More Costs and Higher Prices

Renewables, such as wind and solar, generate electricity intermittently, where it’s impossible to predict when the wind will stop blowing or the sun will be clouded over.

The need for costly back-up power is well documented.

Not so obvious is the impact that intermittency has on existing coal-fired and natural gas combined cycle (NGCC) power plants.

NGCC and coal-fired power plants are designed to run at a steady load, except for planned maintenance periods where they are carefully shut down at the beginning of the maintenance period and slowly brought back on line when maintenance is completed.

The advent of renewables has resulted in these plants being cycled, up and down, to accommodate the variables caused by intermittent wind and solar power plants.

This cycling has resulted in less efficient use of the power plants, as well as costly damage to the plants.

This means higher costs and higher prices to the consumer for electricity.

The first casualty of cycling these plants is lower capacity factor. This means that these units are producing less electricity than they could. In other words, efficiently generated electricity is being replaced by inefficiently generated electricity from renewables.

The next casualty is damage to components from thermal cycles. In other words, components that are designed to operate at more or less stable temperatures, after being slowly brought up to operating conditions, are whip sawed between lower, then higher temperatures. These unplanned thermal cycles damage the boilers and turbines.

This damage causes increased spending on preventative and corrective maintenance, which results in higher costs to consumers.

The next casualty is to the pollution control systems.
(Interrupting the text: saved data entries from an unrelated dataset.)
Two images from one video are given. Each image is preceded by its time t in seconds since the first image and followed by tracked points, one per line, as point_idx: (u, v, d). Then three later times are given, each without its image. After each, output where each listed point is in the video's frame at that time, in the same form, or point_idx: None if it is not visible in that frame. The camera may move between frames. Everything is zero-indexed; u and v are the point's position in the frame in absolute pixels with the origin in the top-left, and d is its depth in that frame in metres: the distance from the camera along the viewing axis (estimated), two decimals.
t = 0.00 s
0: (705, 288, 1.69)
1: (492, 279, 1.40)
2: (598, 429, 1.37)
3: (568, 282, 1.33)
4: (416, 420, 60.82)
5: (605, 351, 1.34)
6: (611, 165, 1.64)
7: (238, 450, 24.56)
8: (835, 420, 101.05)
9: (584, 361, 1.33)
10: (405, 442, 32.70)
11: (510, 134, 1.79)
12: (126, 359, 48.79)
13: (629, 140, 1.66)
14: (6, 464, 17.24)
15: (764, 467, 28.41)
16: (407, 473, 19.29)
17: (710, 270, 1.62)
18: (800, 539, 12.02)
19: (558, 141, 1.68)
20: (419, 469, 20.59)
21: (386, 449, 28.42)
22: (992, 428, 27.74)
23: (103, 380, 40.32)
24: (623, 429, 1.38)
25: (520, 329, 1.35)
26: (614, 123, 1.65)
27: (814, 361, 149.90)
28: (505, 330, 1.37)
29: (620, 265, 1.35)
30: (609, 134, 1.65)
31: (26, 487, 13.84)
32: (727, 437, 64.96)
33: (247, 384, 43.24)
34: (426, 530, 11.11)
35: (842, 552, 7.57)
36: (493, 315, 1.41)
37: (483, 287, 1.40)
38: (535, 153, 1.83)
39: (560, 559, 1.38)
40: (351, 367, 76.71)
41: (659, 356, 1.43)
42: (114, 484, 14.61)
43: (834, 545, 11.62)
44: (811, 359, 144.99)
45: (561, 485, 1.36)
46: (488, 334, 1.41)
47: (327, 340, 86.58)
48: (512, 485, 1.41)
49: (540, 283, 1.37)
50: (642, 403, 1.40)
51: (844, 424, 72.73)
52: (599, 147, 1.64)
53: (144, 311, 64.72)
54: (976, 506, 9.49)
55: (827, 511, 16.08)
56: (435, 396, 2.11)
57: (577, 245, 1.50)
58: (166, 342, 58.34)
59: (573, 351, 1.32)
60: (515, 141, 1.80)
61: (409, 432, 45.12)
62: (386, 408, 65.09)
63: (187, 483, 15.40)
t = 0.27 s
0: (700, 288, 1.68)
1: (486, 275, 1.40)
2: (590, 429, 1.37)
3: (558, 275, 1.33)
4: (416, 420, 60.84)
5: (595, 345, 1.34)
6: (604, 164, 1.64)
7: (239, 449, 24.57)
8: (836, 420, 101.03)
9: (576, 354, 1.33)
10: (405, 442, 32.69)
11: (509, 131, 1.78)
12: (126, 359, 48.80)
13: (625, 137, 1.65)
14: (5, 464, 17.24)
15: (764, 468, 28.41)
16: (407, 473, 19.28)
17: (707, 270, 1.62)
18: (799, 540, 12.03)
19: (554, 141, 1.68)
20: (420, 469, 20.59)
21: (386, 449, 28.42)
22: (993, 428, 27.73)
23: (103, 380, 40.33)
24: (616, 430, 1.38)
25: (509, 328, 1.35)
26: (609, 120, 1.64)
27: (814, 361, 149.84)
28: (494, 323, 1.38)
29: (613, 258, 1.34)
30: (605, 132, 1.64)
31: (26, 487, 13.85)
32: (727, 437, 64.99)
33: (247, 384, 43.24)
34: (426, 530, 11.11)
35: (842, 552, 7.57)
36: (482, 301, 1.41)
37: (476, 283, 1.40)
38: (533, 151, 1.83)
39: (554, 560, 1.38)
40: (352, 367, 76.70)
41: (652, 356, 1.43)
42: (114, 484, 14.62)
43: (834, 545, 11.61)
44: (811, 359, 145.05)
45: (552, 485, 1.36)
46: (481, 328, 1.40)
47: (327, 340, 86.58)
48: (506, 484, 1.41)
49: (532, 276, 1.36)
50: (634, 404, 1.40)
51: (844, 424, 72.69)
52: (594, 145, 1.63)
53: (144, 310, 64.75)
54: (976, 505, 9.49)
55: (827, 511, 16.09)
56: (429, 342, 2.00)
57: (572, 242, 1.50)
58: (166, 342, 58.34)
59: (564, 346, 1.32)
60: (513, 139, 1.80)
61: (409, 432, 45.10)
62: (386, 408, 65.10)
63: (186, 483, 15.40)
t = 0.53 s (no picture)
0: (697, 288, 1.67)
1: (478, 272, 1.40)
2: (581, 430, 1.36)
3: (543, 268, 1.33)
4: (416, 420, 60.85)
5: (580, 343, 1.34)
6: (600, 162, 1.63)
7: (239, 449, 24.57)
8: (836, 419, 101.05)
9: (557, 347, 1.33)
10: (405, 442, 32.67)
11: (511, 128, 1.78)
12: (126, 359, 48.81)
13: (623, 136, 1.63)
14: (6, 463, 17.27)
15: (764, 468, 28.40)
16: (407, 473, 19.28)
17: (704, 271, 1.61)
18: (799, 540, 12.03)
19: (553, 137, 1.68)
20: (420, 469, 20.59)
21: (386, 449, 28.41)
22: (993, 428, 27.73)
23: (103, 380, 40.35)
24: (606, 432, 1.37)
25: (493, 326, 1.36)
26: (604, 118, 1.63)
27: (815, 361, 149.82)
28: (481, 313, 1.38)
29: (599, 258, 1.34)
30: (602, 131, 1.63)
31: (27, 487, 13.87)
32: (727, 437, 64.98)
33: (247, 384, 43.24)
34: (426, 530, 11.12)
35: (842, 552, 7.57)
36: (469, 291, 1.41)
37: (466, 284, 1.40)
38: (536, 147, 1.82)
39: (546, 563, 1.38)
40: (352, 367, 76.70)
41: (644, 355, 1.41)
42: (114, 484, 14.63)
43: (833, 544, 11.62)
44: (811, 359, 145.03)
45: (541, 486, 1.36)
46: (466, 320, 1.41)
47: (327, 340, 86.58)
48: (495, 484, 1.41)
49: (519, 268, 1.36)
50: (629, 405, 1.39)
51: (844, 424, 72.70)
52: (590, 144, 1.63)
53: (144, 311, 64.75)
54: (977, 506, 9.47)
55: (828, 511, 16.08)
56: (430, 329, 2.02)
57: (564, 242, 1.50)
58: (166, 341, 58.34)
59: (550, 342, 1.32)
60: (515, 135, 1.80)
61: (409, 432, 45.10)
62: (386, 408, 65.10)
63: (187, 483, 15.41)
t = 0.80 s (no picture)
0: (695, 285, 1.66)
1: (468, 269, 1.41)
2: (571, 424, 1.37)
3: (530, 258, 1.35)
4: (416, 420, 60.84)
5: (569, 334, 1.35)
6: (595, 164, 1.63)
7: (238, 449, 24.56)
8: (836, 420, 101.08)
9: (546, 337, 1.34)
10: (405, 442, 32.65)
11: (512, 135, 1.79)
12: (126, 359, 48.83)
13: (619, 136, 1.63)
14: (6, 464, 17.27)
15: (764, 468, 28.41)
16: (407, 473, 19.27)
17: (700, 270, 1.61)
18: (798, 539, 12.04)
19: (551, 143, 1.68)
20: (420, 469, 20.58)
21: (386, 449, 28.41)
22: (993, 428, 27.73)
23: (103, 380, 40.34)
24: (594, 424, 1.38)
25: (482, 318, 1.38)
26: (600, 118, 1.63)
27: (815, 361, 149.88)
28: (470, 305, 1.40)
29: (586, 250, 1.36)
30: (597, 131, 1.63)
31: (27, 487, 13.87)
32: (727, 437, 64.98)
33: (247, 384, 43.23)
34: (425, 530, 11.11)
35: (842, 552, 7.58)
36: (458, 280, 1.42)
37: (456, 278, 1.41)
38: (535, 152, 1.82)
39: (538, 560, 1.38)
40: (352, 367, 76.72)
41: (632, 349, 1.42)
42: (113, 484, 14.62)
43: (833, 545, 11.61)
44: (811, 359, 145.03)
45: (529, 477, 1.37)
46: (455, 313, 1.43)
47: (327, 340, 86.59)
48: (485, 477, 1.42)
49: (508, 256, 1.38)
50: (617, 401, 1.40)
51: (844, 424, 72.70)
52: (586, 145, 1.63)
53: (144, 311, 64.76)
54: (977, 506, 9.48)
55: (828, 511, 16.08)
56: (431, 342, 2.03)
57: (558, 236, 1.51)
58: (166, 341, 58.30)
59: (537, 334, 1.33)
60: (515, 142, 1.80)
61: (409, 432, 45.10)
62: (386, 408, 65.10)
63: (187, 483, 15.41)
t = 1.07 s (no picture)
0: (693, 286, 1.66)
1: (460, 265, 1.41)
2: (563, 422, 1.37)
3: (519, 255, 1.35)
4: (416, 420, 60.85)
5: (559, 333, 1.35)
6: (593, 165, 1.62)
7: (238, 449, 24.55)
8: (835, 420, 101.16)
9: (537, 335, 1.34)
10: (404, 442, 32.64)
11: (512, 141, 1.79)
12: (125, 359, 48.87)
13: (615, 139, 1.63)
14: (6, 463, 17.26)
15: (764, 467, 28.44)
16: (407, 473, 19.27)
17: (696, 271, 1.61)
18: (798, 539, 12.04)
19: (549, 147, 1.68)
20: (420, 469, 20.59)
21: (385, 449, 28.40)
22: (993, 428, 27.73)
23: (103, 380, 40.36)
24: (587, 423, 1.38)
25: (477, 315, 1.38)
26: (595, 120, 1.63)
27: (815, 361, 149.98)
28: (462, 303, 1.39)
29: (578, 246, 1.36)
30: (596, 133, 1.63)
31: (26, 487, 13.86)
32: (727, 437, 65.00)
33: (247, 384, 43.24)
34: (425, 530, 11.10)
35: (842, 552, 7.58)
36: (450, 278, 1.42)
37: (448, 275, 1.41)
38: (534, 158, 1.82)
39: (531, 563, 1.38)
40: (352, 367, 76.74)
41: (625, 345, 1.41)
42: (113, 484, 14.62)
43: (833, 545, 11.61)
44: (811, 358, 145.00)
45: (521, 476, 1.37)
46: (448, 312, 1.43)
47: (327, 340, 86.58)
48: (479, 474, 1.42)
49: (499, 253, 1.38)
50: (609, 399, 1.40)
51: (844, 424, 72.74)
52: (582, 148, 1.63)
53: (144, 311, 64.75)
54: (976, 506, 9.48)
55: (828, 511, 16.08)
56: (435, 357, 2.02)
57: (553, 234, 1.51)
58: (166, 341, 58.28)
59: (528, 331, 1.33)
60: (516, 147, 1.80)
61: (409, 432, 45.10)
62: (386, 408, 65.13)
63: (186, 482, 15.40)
The changes in load result in changes to flu-gas temperatures and pressures that result in less efficient operation of these systems. In addition, the cycling of temperatures also damages this equipment.

Coal-fired power plants receive the most wear and tear from this thermal cycling.

Some examples.

  • Headers in boilers are thick, expensive and hard to reach components that have been cracked as the result of thermal cycling.
  • The boiler structure that supports firewalls and water-tubes expands and contracts at different rates than the firewalls, etc. This uneven expansion and contraction causes severe damage to the firewalls and tubing.
  • Different expansion rates cause damage to the super heater tubes and their supporting structures.
  • Boiler water chemistry is altered when boilers are operated under variable temperatures and pressures. Boiler water chemistry is crucial to preventing chemical attack of boiler tubes.
  • Steam turbine rotors consist of huge, solid forgings. Gas turbines have buckets mounted on diaphragms keyed to forgings. These rotors, unless designed for thermal cycling, must be brought up to speed slowly so as not to be deformed by changing temperature. The coefficients of expansion between components are also different, which requires steady operating temperatures under load. Clearances are tight and deformation could cause rubbing and damage.

These are merely a few examples of the problems caused by operating coal-fired and NGCC power plants in anything other than steady conditions.

As an aside, I have worked inside the fire-box of marine boilers to point-up the brickwork, and to clean the tubes using a handheld steam lance. For a long while, I had the scar on my left arm from a burn caused by the high temperature of the steam hose.

The public isn’t aware of these problems and higher costs. All they hear about are the so-called “Green” benefits of wind and solar.

In the real world, renewables cause problems, and increase the price of electricity to consumers.